• **TESTO IN ESAME**
>>>

Ogni uomo, scriveva Kant, ha la vocazione a pensare da sé; e rispondere a questa vocazione è tanto più importante, se non loi fa da solo, nella sua stanza, ma in pubblico, assieme con gli altri. Chi è isolato, per pensare da sé, deve anche pensare da solo: e questo si fa con fatica, tanto che molti preferiscono affidarsi, come bambini, alla direzione di altri. Ma se qualcuno che ha fatto lo sforzo di ragionare da sé condivide i suoi risultati, sarà più facile che anche altri si convincano ad assaggiare il sapore della libertà. Un funzionario, un militare, un catechista sono ingranaggi nella macchina delle istituzioni: il loro uso della ragione è privato, cioè limitato. Ma quando parlano come scienziati, al di fuori delle loro funzioni, dovrebbero essere lasciati liberi: non trattare, in questo ambito, gli uomini come macchine, promuove la cultura ed il progresso di tutti. Per questo, secondo Kant, merita di essere chiamato pubblico solo l'uso della ragione da parte dello scienziato, in quanto si rivolge a tutti e non può asservirsi ai fini particolari di un capo o di una istituzione senza tradire il proprio impegno per la verità.

La distinzione fra uso privato e uso pubblico della ragione potrebbe essere applicata al software proprietario e a quello libero, per chiederci quale dei due rende più facile rispondere alla nostra vocazione a pensare da noi. Ma il cuore dell'articolo di Kant non era la scienza, bensì la politica della scienza. Kant elogiava Federico, un despota, perché questi, pur pretendendo ubbidienza nell'uso privato, lasciava libero l'uso pubblico della ragione. Così, perfino nella dura scorza delle istituzioni prussiane, poteva crescere il germe della libertà, che avrebbe finito per intaccare anche i princìpi del governo.

Kant non scriveva questo per adulare Federico, ma perché credeva veramente che, se si deve scegliere, è preferibile poter pensare e condividere liberamente le idee piuttosto che limitarsi ad andare a votare ogni tanto. La libertà del sapere può condurre alla democrazia mentre la possibilità di andare a votare non produce, da sé, la libertà e il gusto di pensare con la propria testa.

<<<

• **DATI FORNITI**
>>>

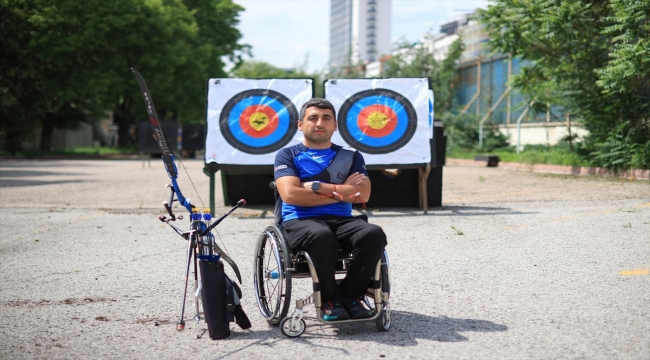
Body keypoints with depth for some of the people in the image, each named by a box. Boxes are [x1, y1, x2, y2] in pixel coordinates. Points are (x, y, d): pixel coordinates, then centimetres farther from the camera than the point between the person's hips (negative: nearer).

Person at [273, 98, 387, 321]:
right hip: (300, 221, -3)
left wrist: (317, 187, -5)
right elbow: (290, 194, -8)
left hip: (341, 220, 3)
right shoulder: (287, 156, 11)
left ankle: (351, 296, -15)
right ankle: (329, 299, -18)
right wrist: (340, 192, -4)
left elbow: (362, 195, 1)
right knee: (321, 236, -39)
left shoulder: (351, 156, 18)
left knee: (374, 234, -29)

<<<

• **ISTRUZIONI OPERATIVE**
Prosegui il testo su Kant e l'uso pubblico della ragione a partire dalla sua ultima frase. Il materiale proviene da una fonte diversa rispetto al testo.

• **RISPOSTA SCRITTA**
Oggi i molti politici – italiani ed europei – che si adoperano per la privatizzazione delle idee, promuovendo brevetti per il software, o sanzioni penali per il p2p, possono essere visti come il negativo fotografico di Federico di Prussia. Non sono dei despoti perché li abbiamo eletti noi, che andiamo a votare ogni tanto, ma sono spesso nemici dell'uso pubblico della ragione, perché rendono difficile l'informazione e la discussione al di fuori di istituzioni private il cui fine è il guadagno.

Kant era per la repubblica, ma riconosceva l'autorità morale di Federico, perché il despota aveva avuto l'intelligenza di promuovere quanto non riusciva più a contenere, Bruce Sterling, in Tomorrow now, scrive qualcosa di simile: “un governo non ha bisogno di intraprendere la strada dell'utopia per portare a termine il proprio compito; può fare progetti a lungo raggio, laddove l'industria ne è impossibilitata, estendendo i network, provvedendo alla manutenzione delle strade e costruendo aeroporti. Può favorire i sistemi aperti, che espandono le opportunità personali, rispetto a quelli chiusi, che favoriscono oligarchie e monopoli”. Non occorre essere filosofi, per capirlo. Basterebbe, soltanto, un po' di consapevolezza politica.